Q3. How do you think the structure of your content will evolve? Is the collection going to ultimately rely less on adding electronic versions of paper books and instead add more targeted content that's designed to be digital rather than adapted from a different medium? Like the PDFs product for example?

I think that all forms of content will remain relevant for many years to come. Whether it is scanned images of paper books, XML, pdf's, audio or video (with or without transcription) -- they all have a place well into the future.


Q4. Safari U. is a really interesting product that seems to really take advantage of the digital, remixable, mashupable nature of your content. How's the uptake been? And what's the future of the text book? Do you think this model would apply to other disciplines as well? Physics, marketing, philosophy?

The future of the textbook market is clearly shifting. You have products like SafariU, iChapters, and CourseSmart beginning to emerge to solve a difficult issue -- the high cost of textbooks. In addition, most higher-education courses involve exposure to content from multiple sources which makes the cost of purchasing all of the required and recommended reading for students out of reach. So what happens is that students end up not even purchasing required content which must diminish the value of their educational experience. I'm not sure which model will emerge as the clear leader in this space, but SafariU was O'Reilly's initial attempt to provide a better value for both instructor's and students within the computer science/information technology disciplines.


Q5. What do you see as Safari's biggest competition, other ebook publishers or free stuff on the net?

Both! Our biggest partners (Google, Amazon, etc.) can potentially be our biggest competitors. And the balancing act is not getting any easier. Especially for technical reference-type books, how much do you give away for free on Google Book Search before it eats into your revenue stream possibilities? Does the exposure help or hurt sales? I think free content is great -- but I also think that there is a place for being able to search across and access good, vetted content from trusted sources. The next 3-5 years is going to be one of the most revolutionary periods for publishers in my opinion, especially in our space.


Q6. How does usage of a typical book on safari compare with the number of copies sold of the physical book?

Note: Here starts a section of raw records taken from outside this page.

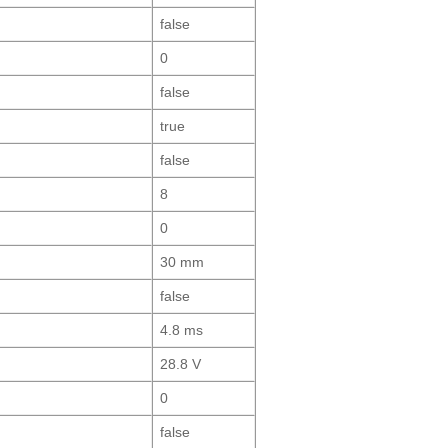
false
0
false
true
false
8
0
30 mm
false
4.8 ms
28.8 V
0
false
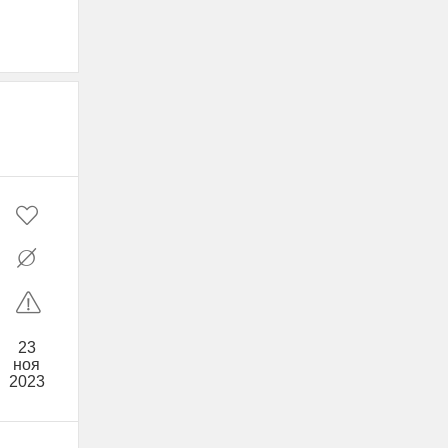
23
ноя
2023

I'm not sure how I would even begin to compare those two things. Online usage is a very different thing than book sales. You may buy a book, but we may never know if you read it or not. But when you access content online, we have a lot of information about actual usage of the content. This can be very helpful in informing us on what our customers are interested in and what they find most helpful. As I mentioned above, on a larger scale, SBO is the third largest sales channel for O'Reilly today, only behind Amazon and Barnes&Noble. So that's a lot of access!


Q7. Safari has mostly concentrated on the computing/software application/development side of the spectrum so far. Any chance of more engineering or other content down the road?

We are very interested in expanding the Safari offering into other disciplines and are actively pursuing other genres. It's an excellent platform and business model that we think works well for many subject areas.